● Available data:
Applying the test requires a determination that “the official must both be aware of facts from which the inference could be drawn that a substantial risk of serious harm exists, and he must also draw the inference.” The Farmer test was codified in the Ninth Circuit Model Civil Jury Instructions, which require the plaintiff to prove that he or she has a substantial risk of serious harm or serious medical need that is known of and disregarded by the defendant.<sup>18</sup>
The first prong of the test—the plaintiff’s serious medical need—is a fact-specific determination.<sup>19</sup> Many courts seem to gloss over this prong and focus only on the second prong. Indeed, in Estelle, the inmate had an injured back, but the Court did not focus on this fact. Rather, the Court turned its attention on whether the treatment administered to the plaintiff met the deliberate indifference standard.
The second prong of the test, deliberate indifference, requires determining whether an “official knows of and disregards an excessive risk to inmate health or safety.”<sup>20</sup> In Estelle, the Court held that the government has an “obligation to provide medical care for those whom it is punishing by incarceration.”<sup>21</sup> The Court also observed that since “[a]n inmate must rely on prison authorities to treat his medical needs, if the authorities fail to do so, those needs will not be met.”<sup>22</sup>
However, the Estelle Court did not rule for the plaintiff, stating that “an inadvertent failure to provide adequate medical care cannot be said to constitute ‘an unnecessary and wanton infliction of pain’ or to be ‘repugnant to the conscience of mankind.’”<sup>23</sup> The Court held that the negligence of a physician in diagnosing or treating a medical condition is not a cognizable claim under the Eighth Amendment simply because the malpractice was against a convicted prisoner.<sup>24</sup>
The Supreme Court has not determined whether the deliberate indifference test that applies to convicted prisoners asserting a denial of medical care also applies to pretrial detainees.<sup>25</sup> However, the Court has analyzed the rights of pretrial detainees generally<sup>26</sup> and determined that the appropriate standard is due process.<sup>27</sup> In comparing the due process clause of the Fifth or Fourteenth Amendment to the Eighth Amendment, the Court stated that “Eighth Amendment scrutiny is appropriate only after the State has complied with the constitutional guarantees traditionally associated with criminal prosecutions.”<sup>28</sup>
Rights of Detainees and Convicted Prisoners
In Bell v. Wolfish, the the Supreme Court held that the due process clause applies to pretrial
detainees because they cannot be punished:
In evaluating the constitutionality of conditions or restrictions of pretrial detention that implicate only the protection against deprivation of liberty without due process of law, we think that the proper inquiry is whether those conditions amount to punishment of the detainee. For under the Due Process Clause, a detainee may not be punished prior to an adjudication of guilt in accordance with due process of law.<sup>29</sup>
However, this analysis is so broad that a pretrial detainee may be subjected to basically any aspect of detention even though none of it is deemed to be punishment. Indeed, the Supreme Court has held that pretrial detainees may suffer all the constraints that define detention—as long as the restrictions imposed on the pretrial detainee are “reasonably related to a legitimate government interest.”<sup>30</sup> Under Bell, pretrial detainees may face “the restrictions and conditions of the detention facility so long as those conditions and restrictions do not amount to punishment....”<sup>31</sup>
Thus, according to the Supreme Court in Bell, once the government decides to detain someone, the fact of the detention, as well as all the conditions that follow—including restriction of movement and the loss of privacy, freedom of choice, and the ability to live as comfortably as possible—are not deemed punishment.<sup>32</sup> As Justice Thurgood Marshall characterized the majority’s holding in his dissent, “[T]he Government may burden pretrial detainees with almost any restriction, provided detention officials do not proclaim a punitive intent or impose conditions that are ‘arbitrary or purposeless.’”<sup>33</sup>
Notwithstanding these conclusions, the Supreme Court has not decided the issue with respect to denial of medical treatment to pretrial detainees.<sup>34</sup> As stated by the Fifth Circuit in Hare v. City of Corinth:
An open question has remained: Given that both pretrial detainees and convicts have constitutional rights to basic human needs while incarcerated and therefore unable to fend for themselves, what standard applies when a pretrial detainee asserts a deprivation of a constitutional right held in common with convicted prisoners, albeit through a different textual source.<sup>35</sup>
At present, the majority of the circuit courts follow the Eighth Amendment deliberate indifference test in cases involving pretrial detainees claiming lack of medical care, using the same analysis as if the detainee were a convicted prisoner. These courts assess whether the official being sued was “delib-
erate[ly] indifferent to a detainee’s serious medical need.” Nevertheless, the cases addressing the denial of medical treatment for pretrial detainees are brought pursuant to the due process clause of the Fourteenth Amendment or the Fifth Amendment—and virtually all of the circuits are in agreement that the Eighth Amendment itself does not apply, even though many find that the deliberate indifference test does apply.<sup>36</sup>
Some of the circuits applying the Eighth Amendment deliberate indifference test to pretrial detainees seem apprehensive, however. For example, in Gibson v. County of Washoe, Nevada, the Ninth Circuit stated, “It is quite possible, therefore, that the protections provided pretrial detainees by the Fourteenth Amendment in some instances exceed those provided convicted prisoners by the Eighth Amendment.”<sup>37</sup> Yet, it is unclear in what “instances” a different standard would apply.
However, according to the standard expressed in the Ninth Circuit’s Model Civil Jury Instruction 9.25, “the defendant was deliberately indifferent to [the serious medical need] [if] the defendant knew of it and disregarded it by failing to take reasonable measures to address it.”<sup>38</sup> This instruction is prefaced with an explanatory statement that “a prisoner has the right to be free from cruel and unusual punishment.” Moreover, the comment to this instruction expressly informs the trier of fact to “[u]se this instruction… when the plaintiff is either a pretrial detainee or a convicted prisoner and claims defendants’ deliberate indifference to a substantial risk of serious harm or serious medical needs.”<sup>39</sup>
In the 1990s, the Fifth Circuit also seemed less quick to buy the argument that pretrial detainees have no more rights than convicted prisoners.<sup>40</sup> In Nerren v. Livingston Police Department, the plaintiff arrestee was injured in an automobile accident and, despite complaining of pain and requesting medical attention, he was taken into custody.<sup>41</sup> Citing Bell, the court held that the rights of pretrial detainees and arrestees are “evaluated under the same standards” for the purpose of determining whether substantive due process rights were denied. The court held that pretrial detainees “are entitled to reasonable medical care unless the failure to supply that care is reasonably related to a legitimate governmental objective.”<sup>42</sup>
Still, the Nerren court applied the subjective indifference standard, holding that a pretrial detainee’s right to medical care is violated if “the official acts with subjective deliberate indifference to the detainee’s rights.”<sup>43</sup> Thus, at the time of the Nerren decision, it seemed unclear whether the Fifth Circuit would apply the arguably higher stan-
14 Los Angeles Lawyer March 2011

● Your instructions:
Line by line, please copy the records above exactly.

● Reply to the exercise:
Applying the test requires a determination that “the official must both be aware of facts from which the inference could be drawn that a substantial risk of serious harm exists, and he must also draw the inference.” The Farmer test was codified in the Ninth Circuit Model Civil Jury Instructions, which require the plaintiff to prove that he or she has a substantial risk of serious harm or serious medical need that is known of and disregarded by the defendant.<sup>18</sup>
The first prong of the test—the plaintiff’s serious medical need—is a fact-specific determination.<sup>19</sup> Many courts seem to gloss over this prong and focus only on the second prong. Indeed, in Estelle, the inmate had an injured back, but the Court did not focus on this fact. Rather, the Court turned its attention on whether the treatment administered to the plaintiff met the deliberate indifference standard.
The second prong of the test, deliberate indifference, requires determining whether an “official knows of and disregards an excessive risk to inmate health or safety.”<sup>20</sup> In Estelle, the Court held that the government has an “obligation to provide medical care for those whom it is punishing by incarceration.”<sup>21</sup> The Court also observed that since “[a]n inmate must rely on prison authorities to treat his medical needs, if the authorities fail to do so, those needs will not be met.”<sup>22</sup>
However, the Estelle Court did not rule for the plaintiff, stating that “an inadvertent failure to provide adequate medical care cannot be said to constitute ‘an unnecessary and wanton infliction of pain’ or to be ‘repugnant to the conscience of mankind.’”<sup>23</sup> The Court held that the negligence of a physician in diagnosing or treating a medical condition is not a cognizable claim under the Eighth Amendment simply because the malpractice was against a convicted prisoner.<sup>24</sup>
The Supreme Court has not determined whether the deliberate indifference test that applies to convicted prisoners asserting a denial of medical care also applies to pretrial detainees.<sup>25</sup> However, the Court has analyzed the rights of pretrial detainees generally<sup>26</sup> and determined that the appropriate standard is due process.<sup>27</sup> In comparing the due process clause of the Fifth or Fourteenth Amendment to the Eighth Amendment, the Court stated that “Eighth Amendment scrutiny is appropriate only after the State has complied with the constitutional guarantees traditionally associated with criminal prosecutions.”<sup>28</sup>
Rights of Detainees and Convicted Prisoners
In Bell v. Wolfish, the the Supreme Court held that the due process clause applies to pretrial
detainees because they cannot be punished:
In evaluating the constitutionality of conditions or restrictions of pretrial detention that implicate only the protection against deprivation of liberty without due process of law, we think that the proper inquiry is whether those conditions amount to punishment of the detainee. For under the Due Process Clause, a detainee may not be punished prior to an adjudication of guilt in accordance with due process of law.<sup>29</sup>
However, this analysis is so broad that a pretrial detainee may be subjected to basically any aspect of detention even though none of it is deemed to be punishment. Indeed, the Supreme Court has held that pretrial detainees may suffer all the constraints that define detention—as long as the restrictions imposed on the pretrial detainee are “reasonably related to a legitimate government interest.”<sup>30</sup> Under Bell, pretrial detainees may face “the restrictions and conditions of the detention facility so long as those conditions and restrictions do not amount to punishment....”<sup>31</sup>
Thus, according to the Supreme Court in Bell, once the government decides to detain someone, the fact of the detention, as well as all the conditions that follow—including restriction of movement and the loss of privacy, freedom of choice, and the ability to live as comfortably as possible—are not deemed punishment.<sup>32</sup> As Justice Thurgood Marshall characterized the majority’s holding in his dissent, “[T]he Government may burden pretrial detainees with almost any restriction, provided detention officials do not proclaim a punitive intent or impose conditions that are ‘arbitrary or purposeless.’”<sup>33</sup>
Notwithstanding these conclusions, the Supreme Court has not decided the issue with respect to denial of medical treatment to pretrial detainees.<sup>34</sup> As stated by the Fifth Circuit in Hare v. City of Corinth:
An open question has remained: Given that both pretrial detainees and convicts have constitutional rights to basic human needs while incarcerated and therefore unable to fend for themselves, what standard applies when a pretrial detainee asserts a deprivation of a constitutional right held in common with convicted prisoners, albeit through a different textual source.<sup>35</sup>
At present, the majority of the circuit courts follow the Eighth Amendment deliberate indifference test in cases involving pretrial detainees claiming lack of medical care, using the same analysis as if the detainee were a convicted prisoner. These courts assess whether the official being sued was “delib-
erate[ly] indifferent to a detainee’s serious medical need.” Nevertheless, the cases addressing the denial of medical treatment for pretrial detainees are brought pursuant to the due process clause of the Fourteenth Amendment or the Fifth Amendment—and virtually all of the circuits are in agreement that the Eighth Amendment itself does not apply, even though many find that the deliberate indifference test does apply.<sup>36</sup>
Some of the circuits applying the Eighth Amendment deliberate indifference test to pretrial detainees seem apprehensive, however. For example, in Gibson v. County of Washoe, Nevada, the Ninth Circuit stated, “It is quite possible, therefore, that the protections provided pretrial detainees by the Fourteenth Amendment in some instances exceed those provided convicted prisoners by the Eighth Amendment.”<sup>37</sup> Yet, it is unclear in what “instances” a different standard would apply.
However, according to the standard expressed in the Ninth Circuit’s Model Civil Jury Instruction 9.25, “the defendant was deliberately indifferent to [the serious medical need] [if] the defendant knew of it and disregarded it by failing to take reasonable measures to address it.”<sup>38</sup> This instruction is prefaced with an explanatory statement that “a prisoner has the right to be free from cruel and unusual punishment.” Moreover, the comment to this instruction expressly informs the trier of fact to “[u]se this instruction… when the plaintiff is either a pretrial detainee or a convicted prisoner and claims defendants’ deliberate indifference to a substantial risk of serious harm or serious medical needs.”<sup>39</sup>
In the 1990s, the Fifth Circuit also seemed less quick to buy the argument that pretrial detainees have no more rights than convicted prisoners.<sup>40</sup> In Nerren v. Livingston Police Department, the plaintiff arrestee was injured in an automobile accident and, despite complaining of pain and requesting medical attention, he was taken into custody.<sup>41</sup> Citing Bell, the court held that the rights of pretrial detainees and arrestees are “evaluated under the same standards” for the purpose of determining whether substantive due process rights were denied. The court held that pretrial detainees “are entitled to reasonable medical care unless the failure to supply that care is reasonably related to a legitimate governmental objective.”<sup>42</sup>
Still, the Nerren court applied the subjective indifference standard, holding that a pretrial detainee’s right to medical care is violated if “the official acts with subjective deliberate indifference to the detainee’s rights.”<sup>43</sup> Thus, at the time of the Nerren decision, it seemed unclear whether the Fifth Circuit would apply the arguably higher stan-
14 Los Angeles Lawyer March 2011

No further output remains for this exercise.